• **INFORMATION**
#####

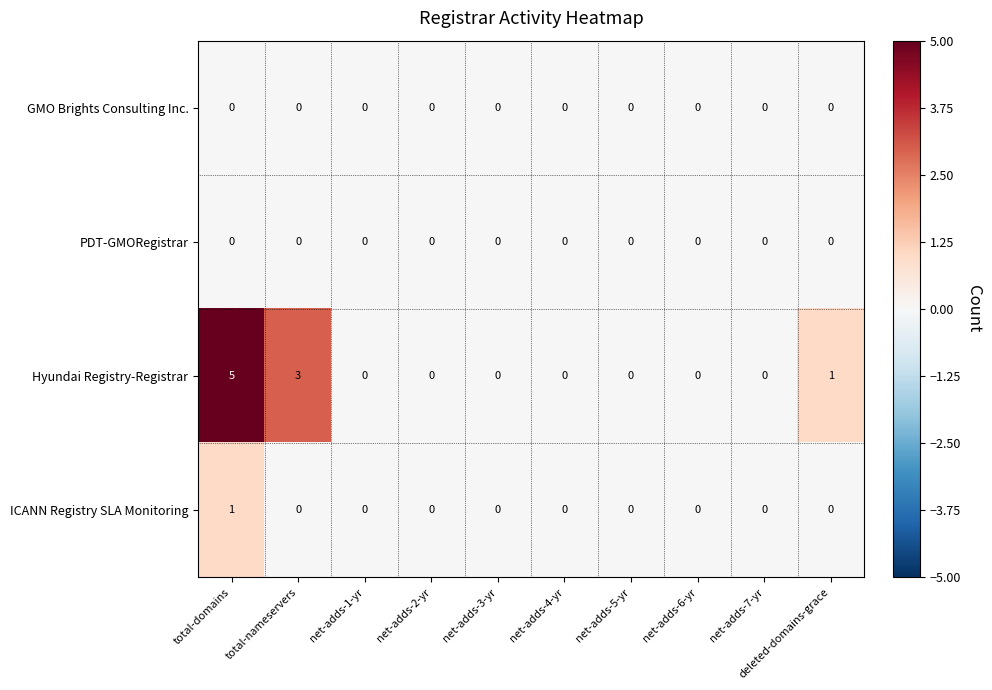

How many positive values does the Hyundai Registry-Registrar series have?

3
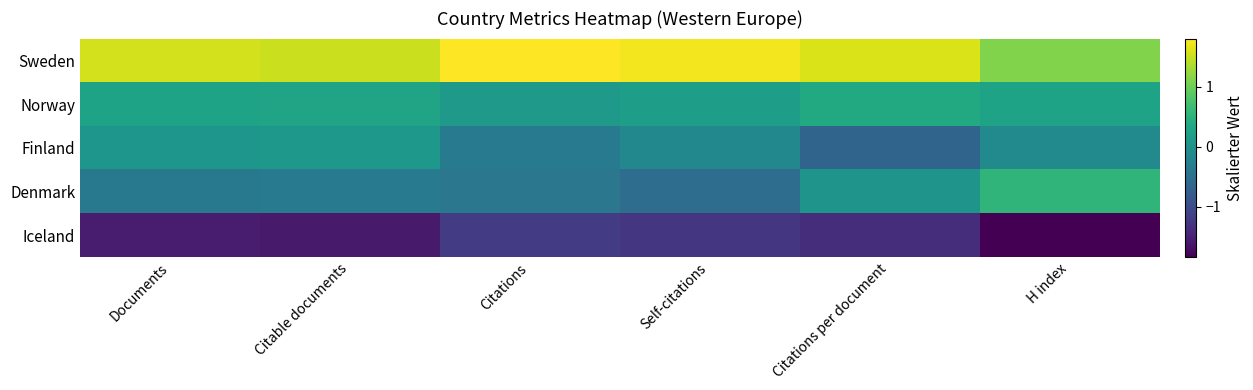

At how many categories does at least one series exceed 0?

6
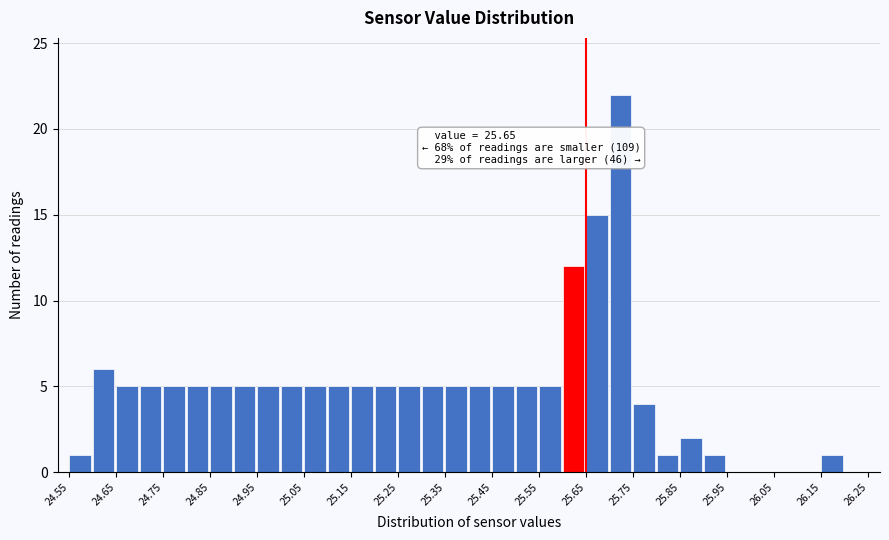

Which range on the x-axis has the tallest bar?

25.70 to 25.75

#####

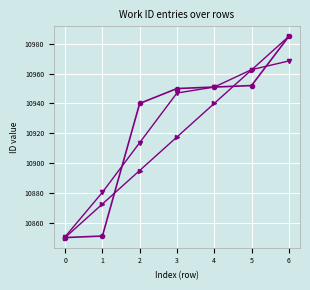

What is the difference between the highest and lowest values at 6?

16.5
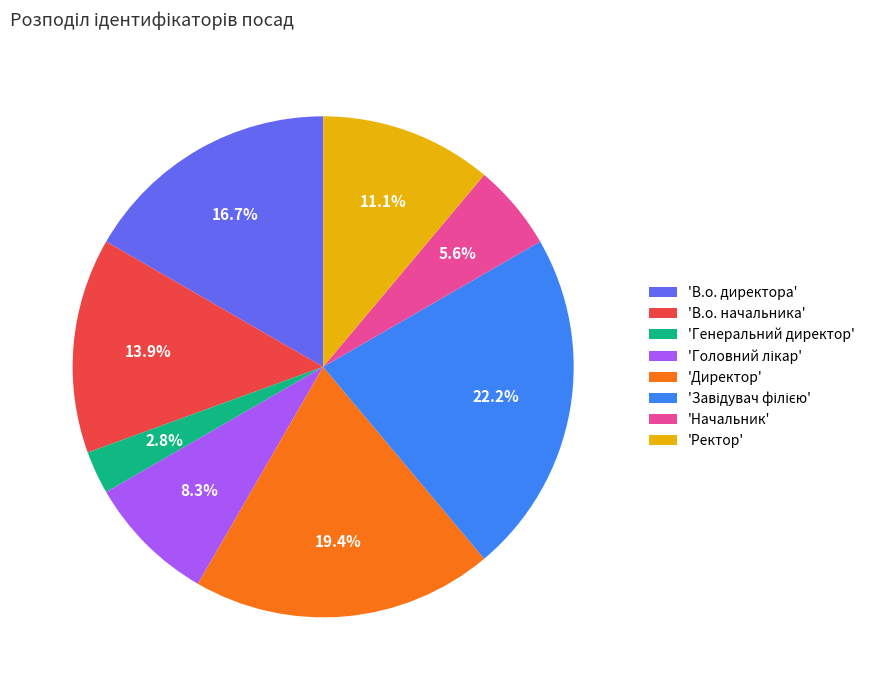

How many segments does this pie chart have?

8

#####

• **INSTRUCTIONS TO FOLLOW**
Put the lines of the records above into a Markdown table with the columns Row and Text. Start at the line containing "How many positive" and go down through the line containing "Which range on", counting both of those lines, with one numbered row per line, and leave out blank lines and the pictures.

• **RESPONSE FOR THIS EXERCISE**
| Row | Text |
|---|---|
| 1 | How many positive values does the Hyundai Registry-Registrar series have? |
| 2 | 3 |
| 3 | At how many categories does at least one series exceed 0? |
| 4 | 6 |
| 5 | Which range on the x-axis has the tallest bar? |